A nova rodada de tarifas surge justamente quando a China também está inundando o mundo com produtos baratos para sustentar seu crescimento baseado em exportações. Esse excesso de carros, eletrodomésticos, eletrônicos e têxteis dificulta para os vizinhos da China encontrarem seus próprios nichos.
Alguns desses países podem se beneficiar da determinação do governo Trump em evitar que produtos chineses entrem nos EUA por meio de terceiros. Empresas chinesas já vêm instalando fábricas no Sudeste Asiático em busca de mão de obra mais barata, e os novos acordos podem incentivá-las a transferir mais partes de suas cadeias de suprimentos para fora da China. Empresas na região, pressionadas pela concorrência chinesa e agora pelas tarifas, podem buscar mais produtividade para manter participação de mercado.
"Podem melhorar a eficiência, talvez investindo em novas tecnologias, digitalizando suas fábricas, para reduzir custos," disse Dionisius Narjoko, economista sênior do Instituto de Pesquisa Econômica para ASEAN e Leste Asiático. "Isso pode baratear as exportações e torná-las mais competitivas em novos mercados ou até mesmo nos EUA."
No fim das contas, pode ser vantajoso para os países que se tornaram alvo das tarifas de Trump formularem uma resposta mais coletiva. Até agora, isso não aconteceu, já que os líderes mundiais continuam tentando garantir tratamentos mais favoráveis para seus próprios países.

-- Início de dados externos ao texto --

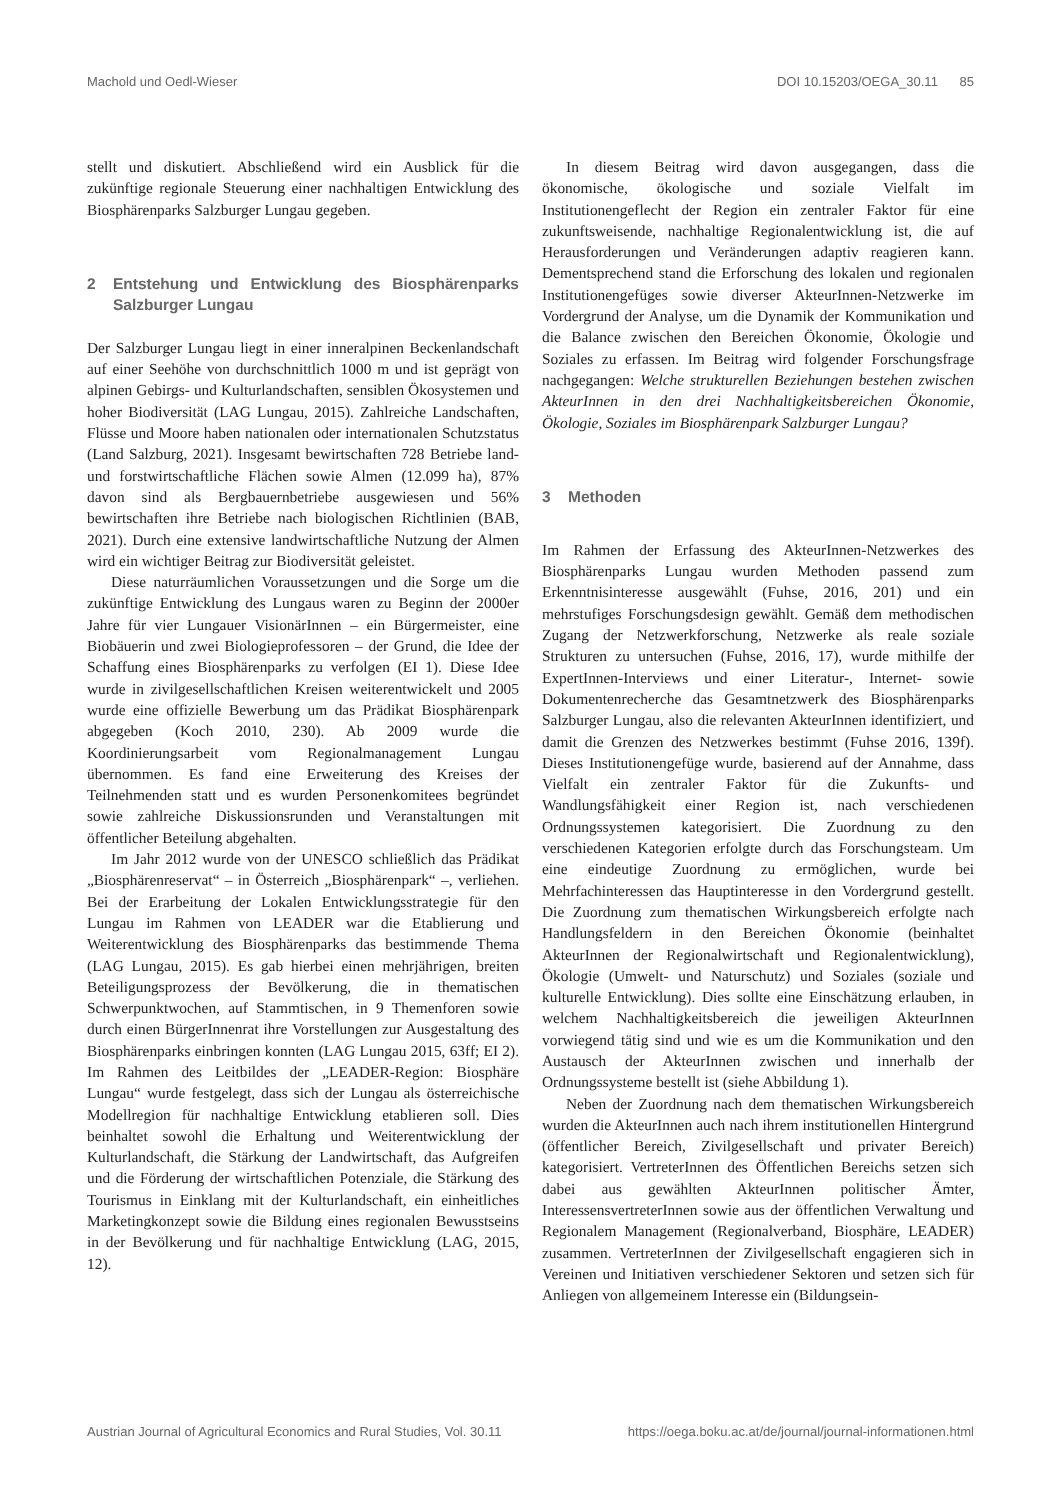Machold und Oedl-Wieser DOI 10.15203/OEGA_30.11 85
stellt und diskutiert. Abschließend wird ein Ausblick für die zukünftige regionale Steuerung einer nachhaltigen Entwicklung des Biosphärenparks Salzburger Lungau gegeben.
2 Entstehung und Entwicklung des Biosphärenparks Salzburger Lungau
Der Salzburger Lungau liegt in einer inneralpinen Beckenlandschaft auf einer Seehöhe von durchschnittlich 1000 m und ist geprägt von alpinen Gebirgs- und Kulturlandschaften, sensiblen Ökosystemen und hoher Biodiversität (LAG Lungau, 2015). Zahlreiche Landschaften, Flüsse und Moore haben nationalen oder internationalen Schutzstatus (Land Salzburg, 2021). Insgesamt bewirtschaften 728 Betriebe land- und forstwirtschaftliche Flächen sowie Almen (12.099 ha), 87% davon sind als Bergbauernbetriebe ausgewiesen und 56% bewirtschaften ihre Betriebe nach biologischen Richtlinien (BAB, 2021). Durch eine extensive landwirtschaftliche Nutzung der Almen wird ein wichtiger Beitrag zur Biodiversität geleistet.
Diese naturräumlichen Voraussetzungen und die Sorge um die zukünftige Entwicklung des Lungaus waren zu Beginn der 2000er Jahre für vier Lungauer VisionärInnen – ein Bürgermeister, eine Biobäuerin und zwei Biologieprofessoren – der Grund, die Idee der Schaffung eines Biosphärenparks zu verfolgen (EI 1). Diese Idee wurde in zivilgesellschaftlichen Kreisen weiterentwickelt und 2005 wurde eine offizielle Bewerbung um das Prädikat Biosphärenpark abgegeben (Koch 2010, 230). Ab 2009 wurde die Koordinierungsarbeit vom Regionalmanagement Lungau übernommen. Es fand eine Erweiterung des Kreises der Teilnehmenden statt und es wurden Personenkomitees begründet sowie zahlreiche Diskussionsrunden und Veranstaltungen mit öffentlicher Beteilung abgehalten.
Im Jahr 2012 wurde von der UNESCO schließlich das Prädikat „Biosphärenreservat“ – in Österreich „Biosphärenpark“ –, verliehen. Bei der Erarbeitung der Lokalen Entwicklungsstrategie für den Lungau im Rahmen von LEADER war die Etablierung und Weiterentwicklung des Biosphärenparks das bestimmende Thema (LAG Lungau, 2015). Es gab hierbei einen mehrjährigen, breiten Beteiligungsprozess der Bevölkerung, die in thematischen Schwerpunktwochen, auf Stammtischen, in 9 Themenforen sowie durch einen BürgerInnenrat ihre Vorstellungen zur Ausgestaltung des Biosphärenparks einbringen konnten (LAG Lungau 2015, 63ff; EI 2). Im Rahmen des Leitbildes der „LEADER-Region: Biosphäre Lungau“ wurde festgelegt, dass sich der Lungau als österreichische Modellregion für nachhaltige Entwicklung etablieren soll. Dies beinhaltet sowohl die Erhaltung und Weiterentwicklung der Kulturlandschaft, die Stärkung der Landwirtschaft, das Aufgreifen und die Förderung der wirtschaftlichen Potenziale, die Stärkung des Tourismus in Einklang mit der Kulturlandschaft, ein einheitliches Marketingkonzept sowie die Bildung eines regionalen Bewusstseins in der Bevölkerung und für nachhaltige Entwicklung (LAG, 2015, 12).
In diesem Beitrag wird davon ausgegangen, dass die ökonomische, ökologische und soziale Vielfalt im Institutionengeflecht der Region ein zentraler Faktor für eine zukunftsweisende, nachhaltige Regionalentwicklung ist, die auf Herausforderungen und Veränderungen adaptiv reagieren kann. Dementsprechend stand die Erforschung des lokalen und regionalen Institutionengefüges sowie diverser AkteurInnen-Netzwerke im Vordergrund der Analyse, um die Dynamik der Kommunikation und die Balance zwischen den Bereichen Ökonomie, Ökologie und Soziales zu erfassen. Im Beitrag wird folgender Forschungsfrage nachgegangen: Welche strukturellen Beziehungen bestehen zwischen AkteurInnen in den drei Nachhaltigkeitsbereichen Ökonomie, Ökologie, Soziales im Biosphärenpark Salzburger Lungau?
3 Methoden
Im Rahmen der Erfassung des AkteurInnen-Netzwerkes des Biosphärenparks Lungau wurden Methoden passend zum Erkenntnisinteresse ausgewählt (Fuhse, 2016, 201) und ein mehrstufiges Forschungsdesign gewählt. Gemäß dem methodischen Zugang der Netzwerkforschung, Netzwerke als reale soziale Strukturen zu untersuchen (Fuhse, 2016, 17), wurde mithilfe der ExpertInnen-Interviews und einer Literatur-, Internet- sowie Dokumentenrecherche das Gesamtnetzwerk des Biosphärenparks Salzburger Lungau, also die relevanten AkteurInnen identifiziert, und damit die Grenzen des Netzwerkes bestimmt (Fuhse 2016, 139f). Dieses Institutionengefüge wurde, basierend auf der Annahme, dass Vielfalt ein zentraler Faktor für die Zukunfts- und Wandlungsfähigkeit einer Region ist, nach verschiedenen Ordnungssystemen kategorisiert. Die Zuordnung zu den verschiedenen Kategorien erfolgte durch das Forschungsteam. Um eine eindeutige Zuordnung zu ermöglichen, wurde bei Mehrfachinteressen das Hauptinteresse in den Vordergrund gestellt. Die Zuordnung zum thematischen Wirkungsbereich erfolgte nach Handlungsfeldern in den Bereichen Ökonomie (beinhaltet AkteurInnen der Regionalwirtschaft und Regionalentwicklung), Ökologie (Umwelt- und Naturschutz) und Soziales (soziale und kulturelle Entwicklung). Dies sollte eine Einschätzung erlauben, in welchem Nachhaltigkeitsbereich die jeweiligen AkteurInnen vorwiegend tätig sind und wie es um die Kommunikation und den Austausch der AkteurInnen zwischen und innerhalb der Ordnungssysteme bestellt ist (siehe Abbildung 1).
Neben der Zuordnung nach dem thematischen Wirkungsbereich wurden die AkteurInnen auch nach ihrem institutionellen Hintergrund (öffentlicher Bereich, Zivilgesellschaft und privater Bereich) kategorisiert. VertreterInnen des Öffentlichen Bereichs setzen sich dabei aus gewählten AkteurInnen politischer Ämter, InteressensvertreterInnen sowie aus der öffentlichen Verwaltung und Regionalem Management (Regionalverband, Biosphäre, LEADER) zusammen. VertreterInnen der Zivilgesellschaft engagieren sich in Vereinen und Initiativen verschiedener Sektoren und setzen sich für Anliegen von allgemeinem Interesse ein (Bildungsein-
Austrian Journal of Agricultural Economics and Rural Studies, Vol. 30.11 https://oega.boku.ac.at/de/journal/journal-informationen.html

Mesmo a crescente aliança dos Brics —que atraiu a ira de Trump ao se reunir no Rio de Janeiro e admitir oficialmente a Indonésia como membro— evitou tomar qualquer atitude para resistir às tarifas dos EUA.
"Não vi indicações de que as nações do Sudeste Asiático estejam tentando se unir e apresentar uma frente comum," disse Alexander Hynd, professor assistente do Instituto Asiático da Universidade de Melbourne. Mas isso pode mudar se o atual ritmo de instabilidade continuar.
"Os EUA estão tentando desmontar rapidamente o sistema que eles mesmos criaram, o que tem surpreendido muita gente," afirmou Hynd.